少年事件の被害者側が、意見陳述で少年に暴言を吐いたり、ネットで実名公表したりするケースがあることが、日弁連の調査で分かった。被害者側の審判傍聴を認める少年法改正案が国会に提出されているが、こうしたケースもあることから、関係者の間では賛否両論が出ている。
「あなたは一生結婚してもいけない」
「人の話を聞くのに何でイスに座っているのか! 床に正座しなさい」
大阪府内で昨年に起きた少年による傷害致死事件で、被害者の親が、少年審判での意見陳述で、少年にこのように怒鳴りつけた。
そればかりではない。陳述が終わると、わが子が死んだことに割り切れないこの親は、少年に向かって、物を放り投げたというのだ。
少年事件の審判は、非公開で行われるが、意見陳述などで被害者側が審判期日に呼ばれることがある。日本弁護士連合会の少年法問題対策チームが弁護士に聞き取り調査をしたところ、このケースのように、意見陳述の機会などで、被害者側から少年に暴言、暴行など逸脱した行為があることが分かった。
大阪の事件では、死んだ子どもの親が、調書の内容や審判廷での様子をネット上で公開。そこでは少年の実名までが暴露されていた。その後、この親にネット公開中止の申し入れがあり、ようやく名前の一部が伏せ字となった。
逸脱行為は、ほかにもいくつか報告されている。
埼玉県内での傷害致死事件では、送致事実では少年の殺意は認められなかったにもかかわらず、被害者の親は意見陳述で、少年に対し、「そんなに人を殺したかったのか」と叫んだ。さらに、「悪魔」「人間とは思えない」と指弾したうえ、「あなたは一生結婚してもいけない」と言い放った。

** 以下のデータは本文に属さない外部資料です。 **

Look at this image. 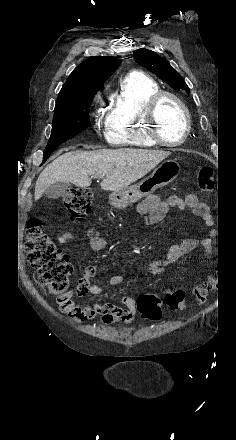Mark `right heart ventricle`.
<instances>
[{
  "instance_id": "1",
  "label": "right heart ventricle",
  "mask_w": 236,
  "mask_h": 440,
  "mask_svg": "<svg viewBox=\"0 0 236 440\" xmlns=\"http://www.w3.org/2000/svg\"><path fill=\"white\" fill-rule=\"evenodd\" d=\"M160 91L158 83L143 73H130L110 97L105 119L107 141L116 147L151 148L144 119L148 100Z\"/></svg>"
}]
</instances>
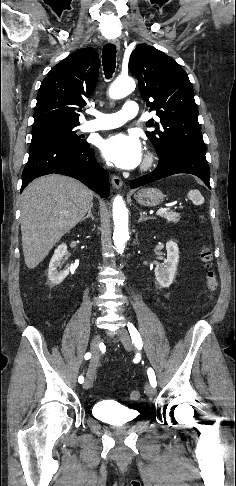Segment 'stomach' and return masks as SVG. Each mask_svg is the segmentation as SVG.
Here are the masks:
<instances>
[{
  "mask_svg": "<svg viewBox=\"0 0 236 486\" xmlns=\"http://www.w3.org/2000/svg\"><path fill=\"white\" fill-rule=\"evenodd\" d=\"M164 194L156 188H143L135 193V200L143 206L154 207L161 204L164 200Z\"/></svg>",
  "mask_w": 236,
  "mask_h": 486,
  "instance_id": "0dacf381",
  "label": "stomach"
}]
</instances>
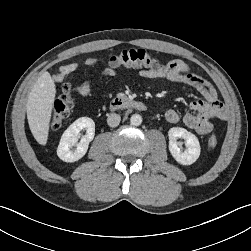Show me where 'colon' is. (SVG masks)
<instances>
[{
    "instance_id": "1",
    "label": "colon",
    "mask_w": 251,
    "mask_h": 251,
    "mask_svg": "<svg viewBox=\"0 0 251 251\" xmlns=\"http://www.w3.org/2000/svg\"><path fill=\"white\" fill-rule=\"evenodd\" d=\"M109 65L113 68L120 67H142L146 69H162L163 65L157 57L145 49H126L113 55L109 59ZM74 107V94L70 84H64L61 95L53 104L50 126L52 129L60 128L71 114ZM217 138L211 136L208 140V147L214 148L217 145Z\"/></svg>"
}]
</instances>
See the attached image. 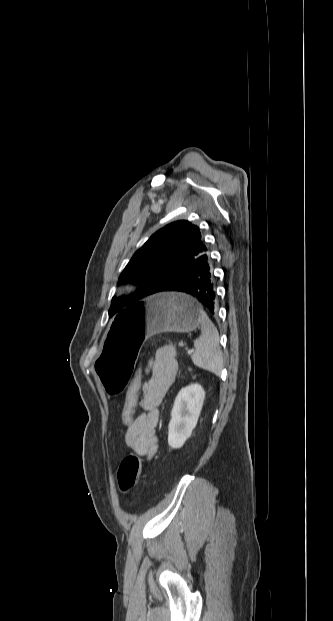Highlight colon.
<instances>
[{"label": "colon", "instance_id": "obj_1", "mask_svg": "<svg viewBox=\"0 0 333 621\" xmlns=\"http://www.w3.org/2000/svg\"><path fill=\"white\" fill-rule=\"evenodd\" d=\"M142 386V377L140 371H136L128 384L125 394L124 403L121 411L122 421L125 424H131L136 418V409L138 407L139 393ZM141 462L137 455L129 454L121 461L118 468V484L123 492L133 488L141 474Z\"/></svg>", "mask_w": 333, "mask_h": 621}]
</instances>
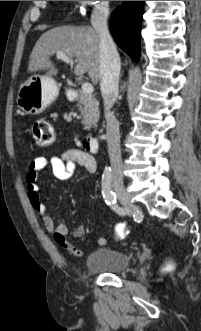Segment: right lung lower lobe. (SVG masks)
I'll return each instance as SVG.
<instances>
[{
  "label": "right lung lower lobe",
  "mask_w": 201,
  "mask_h": 331,
  "mask_svg": "<svg viewBox=\"0 0 201 331\" xmlns=\"http://www.w3.org/2000/svg\"><path fill=\"white\" fill-rule=\"evenodd\" d=\"M144 1H124L115 9L110 30L115 42L136 62L140 56V31Z\"/></svg>",
  "instance_id": "right-lung-lower-lobe-1"
}]
</instances>
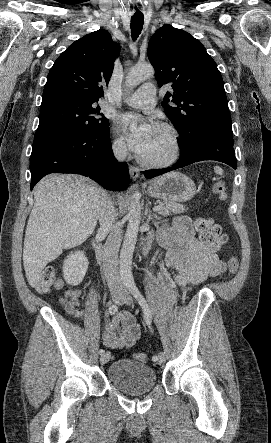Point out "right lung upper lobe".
<instances>
[{
  "instance_id": "1",
  "label": "right lung upper lobe",
  "mask_w": 271,
  "mask_h": 443,
  "mask_svg": "<svg viewBox=\"0 0 271 443\" xmlns=\"http://www.w3.org/2000/svg\"><path fill=\"white\" fill-rule=\"evenodd\" d=\"M119 51L120 46L105 30L75 41L50 69L42 103L56 99L96 103L104 95Z\"/></svg>"
}]
</instances>
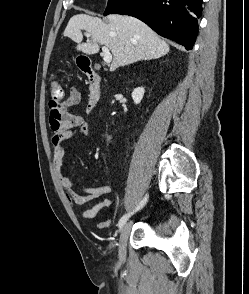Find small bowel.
<instances>
[{
	"instance_id": "1",
	"label": "small bowel",
	"mask_w": 249,
	"mask_h": 294,
	"mask_svg": "<svg viewBox=\"0 0 249 294\" xmlns=\"http://www.w3.org/2000/svg\"><path fill=\"white\" fill-rule=\"evenodd\" d=\"M80 100L81 92L77 87L71 86L65 100L58 103H49V122L53 130L51 138L53 165L60 186L73 207L85 205L111 192V186L104 184L101 186H82L83 194H79L74 191V180L67 177L63 172L64 141L78 136H88L90 133V126L83 117L68 111L70 107L79 104ZM117 203V198H104L90 208L81 211V217L84 220H92L100 212ZM111 223V218H107L97 223L96 227L106 229Z\"/></svg>"
}]
</instances>
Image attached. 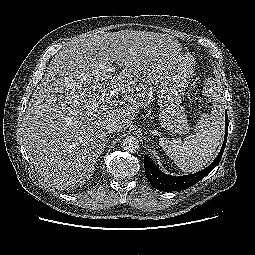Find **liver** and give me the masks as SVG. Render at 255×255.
Masks as SVG:
<instances>
[{
  "label": "liver",
  "mask_w": 255,
  "mask_h": 255,
  "mask_svg": "<svg viewBox=\"0 0 255 255\" xmlns=\"http://www.w3.org/2000/svg\"><path fill=\"white\" fill-rule=\"evenodd\" d=\"M181 53L172 36L135 30L91 32L62 47L23 121L25 149L44 183L58 190L82 186L107 143V123L127 129ZM113 63L118 74L106 70ZM112 89L122 98H109Z\"/></svg>",
  "instance_id": "6515ba94"
}]
</instances>
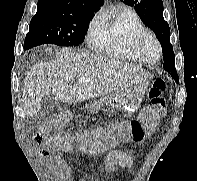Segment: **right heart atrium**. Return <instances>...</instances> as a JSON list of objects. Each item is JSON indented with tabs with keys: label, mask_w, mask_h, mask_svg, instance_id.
<instances>
[{
	"label": "right heart atrium",
	"mask_w": 197,
	"mask_h": 181,
	"mask_svg": "<svg viewBox=\"0 0 197 181\" xmlns=\"http://www.w3.org/2000/svg\"><path fill=\"white\" fill-rule=\"evenodd\" d=\"M102 15L100 13H96L93 18L91 19L88 27V35L90 39H92L93 35L96 33L98 30L101 22H102Z\"/></svg>",
	"instance_id": "obj_1"
}]
</instances>
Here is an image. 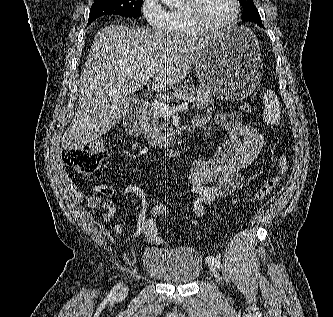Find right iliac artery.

これ以外にも、被害者の親が、数十億円単位の損害賠償請求をすると主張した横浜の傷害事件も。
悪質なため逆送されて公開の刑事公判になった大阪の傷害致死事件では、被害者の親族らが、柵越しに少年の背後から頭を蹴りつけ、「出てきたらどうなるかわかっとるんやろな」と脅したこともあった。